Name: Chris Mitchell
The Beginning of Wisdom: how medieval astrology opened the door to modern science
There is a perception today that astrology is condemned on two fronts: modern scientists consider it an irrelevant and misguided pseudo-science not worthy of study, while many authorities of monotheistic religions condemn it because of its perceived pagan roots and consider it blasphemous. In the medieval period, though, astrology was enthusiastically studied and promoted by Christian, Muslim, and Jewish scholars, taught in universities, and considered a very important natural science.
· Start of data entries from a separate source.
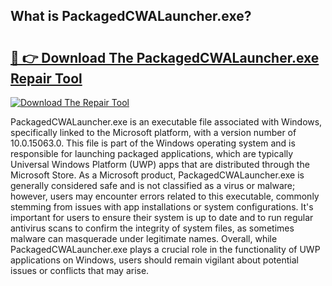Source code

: ## What is PackagedCWALauncher.exe? 

# <h2><a href="https://exedetect.com/download.php?PackagedCWALauncher.exe">🔗 👉 Download The PackagedCWALauncher.exe Repair Tool</a></h2>

[![Download The Repair Tool](https://exedetect.com/download-button.jpg)](https://exedetect.com/download.php?PackagedCWALauncher.exe)

PackagedCWALauncher.exe is an executable file associated with Windows, specifically linked to the Microsoft platform, with a version number of 10.0.15063.0. This file is part of the Windows operating system and is responsible for launching packaged applications, which are typically Universal Windows Platform (UWP) apps that are distributed through the Microsoft Store. As a Microsoft product, PackagedCWALauncher.exe is generally considered safe and is not classified as a virus or malware; however, users may encounter errors related to this executable, commonly stemming from issues with app installations or system configurations. It's important for users to ensure their system is up to date and to run regular antivirus scans to confirm the integrity of system files, as sometimes malware can masquerade under legitimate names. Overall, while PackagedCWALauncher.exe plays a crucial role in the functionality of UWP applications on Windows, users should remain vigilant about potential issues or conflicts that may arise.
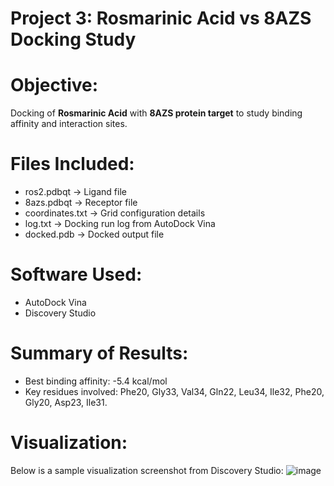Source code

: # Project 3: Rosmarinic Acid vs 8AZS Docking Study
# Objective:
Docking of **Rosmarinic Acid** with **8AZS protein target** to study binding affinity and interaction sites.

# Files Included:
- ros2.pdbqt → Ligand file
- 8azs.pdbqt → Receptor file
- coordinates.txt → Grid configuration details
- log.txt → Docking run log from AutoDock Vina
- docked.pdb → Docked output file

# Software Used:
- AutoDock Vina
- Discovery Studio

# Summary of Results:
- Best binding affinity: -5.4 kcal/mol
- Key residues involved: Phe20, Gly33, Val34, Gln22, Leu34, Ile32, Phe20, Gly20, Asp23, Ile31. 

# Visualization:
Below is a sample visualization screenshot from Discovery Studio:
![image](https://github.com/user-attachments/assets/07b169a6-e87d-42f3-bc30-d9dab9b52692)
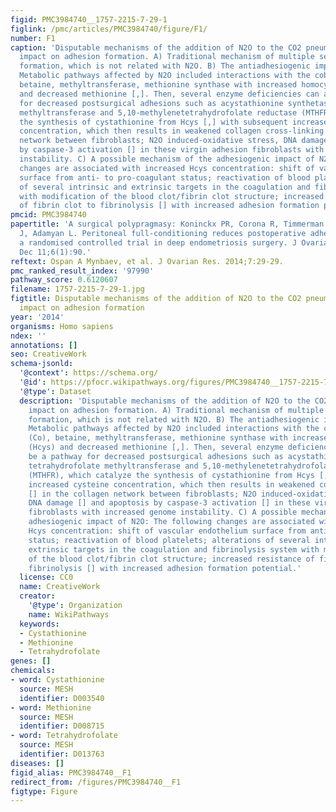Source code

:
 ```yaml
---
figid: PMC3984740__1757-2215-7-29-1
figlink: /pmc/articles/PMC3984740/figure/F1/
number: F1
caption: 'Disputable mechanisms of the addition of N2O to the CO2 pneumoperitoneum
  impact on adhesion formation. A) Traditional mechanism of multiple severe adhesion
  formation, which is not related with N2O. B) The antiadhesiogenic impact of N2O.
  Metabolic pathways affected by N2O included interactions with the cobalt atom (Co),
  betaine, methyltransferase, methionine synthase with increased homocysteine (Hcys)
  and decreased methionine [,]. Then, several enzyme deficiencies can also be a pathway
  for decreased postsurgical adhesions such as acystathionine synthetase, tetrahydrofolate
  methyltransferase and 5,10-methylenetetrahydrofolate reductase (MTHFR), which catalyze
  the synthesis of cystathionine from Hcys [,] with subsequent increased cysteine
  concentration, which then results in weakened collagen cross-linking [] in the collagen
  network between fibroblasts; N2O induced-oxidative stress, DNA damage [] and apoptosis
  by caspase-3 activation [] in these virgin adhesion fibroblasts with increased genome
  instability. C) A possible mechanism of the adhesiogenic impact of N2O: The following
  changes are associated with increased Hcys concentration: shift of vascular endothelium
  surface from anti- to pro-coagulant status; reactivation of blood platelets; alterations
  of several intrinsic and extrinsic targets in the coagulation and fibrinolysis system
  with modification of the blood clot/fibrin clot structure; increased resistance
  of fibrin clot to fibrinolysis [] with increased adhesion formation potential.'
pmcid: PMC3984740
papertitle: 'A surgical polypragmasy: Koninckx PR, Corona R, Timmerman D, Verguts
  J, Adamyan L. Peritoneal full-conditioning reduces postoperative adhesions and pain:
  a randomised controlled trial in deep endometriosis surgery. J Ovarian Res. 2013
  Dec 11;6(1):90.'
reftext: Ospan A Mynbaev, et al. J Ovarian Res. 2014;7:29-29.
pmc_ranked_result_index: '97990'
pathway_score: 0.6120607
filename: 1757-2215-7-29-1.jpg
figtitle: Disputable mechanisms of the addition of N2O to the CO2 pneumoperitoneum
  impact on adhesion formation
year: '2014'
organisms: Homo sapiens
ndex: ''
annotations: []
seo: CreativeWork
schema-jsonld:
  '@context': https://schema.org/
  '@id': https://pfocr.wikipathways.org/figures/PMC3984740__1757-2215-7-29-1.html
  '@type': Dataset
  description: 'Disputable mechanisms of the addition of N2O to the CO2 pneumoperitoneum
    impact on adhesion formation. A) Traditional mechanism of multiple severe adhesion
    formation, which is not related with N2O. B) The antiadhesiogenic impact of N2O.
    Metabolic pathways affected by N2O included interactions with the cobalt atom
    (Co), betaine, methyltransferase, methionine synthase with increased homocysteine
    (Hcys) and decreased methionine [,]. Then, several enzyme deficiencies can also
    be a pathway for decreased postsurgical adhesions such as acystathionine synthetase,
    tetrahydrofolate methyltransferase and 5,10-methylenetetrahydrofolate reductase
    (MTHFR), which catalyze the synthesis of cystathionine from Hcys [,] with subsequent
    increased cysteine concentration, which then results in weakened collagen cross-linking
    [] in the collagen network between fibroblasts; N2O induced-oxidative stress,
    DNA damage [] and apoptosis by caspase-3 activation [] in these virgin adhesion
    fibroblasts with increased genome instability. C) A possible mechanism of the
    adhesiogenic impact of N2O: The following changes are associated with increased
    Hcys concentration: shift of vascular endothelium surface from anti- to pro-coagulant
    status; reactivation of blood platelets; alterations of several intrinsic and
    extrinsic targets in the coagulation and fibrinolysis system with modification
    of the blood clot/fibrin clot structure; increased resistance of fibrin clot to
    fibrinolysis [] with increased adhesion formation potential.'
  license: CC0
  name: CreativeWork
  creator:
    '@type': Organization
    name: WikiPathways
  keywords:
  - Cystathionine
  - Methionine
  - Tetrahydrofolate
genes: []
chemicals:
- word: Cystathionine
  source: MESH
  identifier: D003540
- word: Methionine
  source: MESH
  identifier: D008715
- word: Tetrahydrofolate
  source: MESH
  identifier: D013763
diseases: []
figid_alias: PMC3984740__F1
redirect_from: /figures/PMC3984740__F1
figtype: Figure
---
```

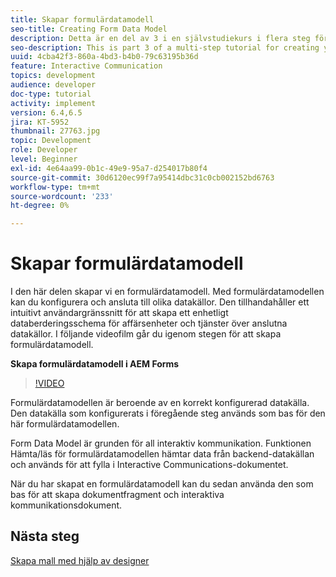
 ```yaml
---
title: Skapar formulärdatamodell
seo-title: Creating Form Data Model
description: Detta är en del av 3 i en självstudiekurs i flera steg för att skapa ditt första interaktiva kommunikationsdokument. I den här delen skapar vi en formulärdatamodell. Med formulärdatamodellen kan du konfigurera och ansluta till olika datakällor. Den tillhandahåller ett intuitivt användargränssnitt för att skapa ett enhetligt datarepresentationsschema för affärsenheter och tjänster över anslutna datakällor. I följande videofilm går du igenom stegen för att skapa formulärdatamodellen.
seo-description: This is part 3 of a multi-step tutorial for creating your first interactive communications document. In this part, we will create Form Data Model. Form Data Model allows you to configure and connect to disparate data sources.It provides an intuitive user interface to create a unified data representation schema of business entities and services across connected data sources. The following video walks through the steps to create Form Data Model.
uuid: 4cba42f3-860a-4bd3-b4b0-79c63195b36d
feature: Interactive Communication
topics: development
audience: developer
doc-type: tutorial
activity: implement
version: 6.4,6.5
jira: KT-5952
thumbnail: 27763.jpg
topic: Development
role: Developer
level: Beginner
exl-id: 4e64aa99-0b1c-49e9-95a7-d254017b80f4
source-git-commit: 30d6120ec99f7a95414dbc31c0cb002152bd6763
workflow-type: tm+mt
source-wordcount: '233'
ht-degree: 0%

---
```


# Skapar formulärdatamodell

I den här delen skapar vi en formulärdatamodell. Med formulärdatamodellen kan du konfigurera och ansluta till olika datakällor. Den tillhandahåller ett intuitivt användargränssnitt för att skapa ett enhetligt databerderingsschema för affärsenheter och tjänster över anslutna datakällor. I följande videofilm går du igenom stegen för att skapa formulärdatamodell.

**Skapa formulärdatamodell i AEM Forms**

>[!VIDEO](https://video.tv.adobe.com/v/27763?quality=12&learn=on)

Formulärdatamodellen är beroende av en korrekt konfigurerad datakälla. Den datakälla som konfigurerats i föregående steg används som bas för den här formulärdatamodellen.

Form Data Model är grunden för all interaktiv kommunikation. Funktionen Hämta/läs för formulärdatamodellen hämtar data från backend-datakällan och används för att fylla i Interactive Communications-dokumentet.

När du har skapat en formulärdatamodell kan du sedan använda den som bas för att skapa dokumentfragment och interaktiva kommunikationsdokument.

## Nästa steg

[Skapa mall med hjälp av designer](./create-xdp-layout-using-forms-designer.md)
The relationship between medieval astrologers and religious authorities was not a universally comfortable one. Authors of medieval astrological texts had to tread carefully and justify their studies to avoid any charges of blasphemy. The medieval Jewish rabbi and scholar Abraham ibn Ezra, who wrote numerous astrological texts in addition to devout exigeses of biblical texts, began one of his best known astrological texts, The Book of the Beginning of Wisdom, with the sentence "The fear of the Lord is the beginning of wisdom", a direct quote from Psalms. The biblical text exhorts its readers to follow God rather than earthly desires, but ibn Ezra uses this quote in a rather different manner - his argument is that the astrologer, by employing a rational and scientific methodology, can remedy physical harm that could otherwise be inflicted by the stars.
This talk will examine the approach taken by medieval astrologers working within Muslim and Christian milieus, and demonstrate how the study of astrology led to the development of other disciplines, opening the door to modern science in the process.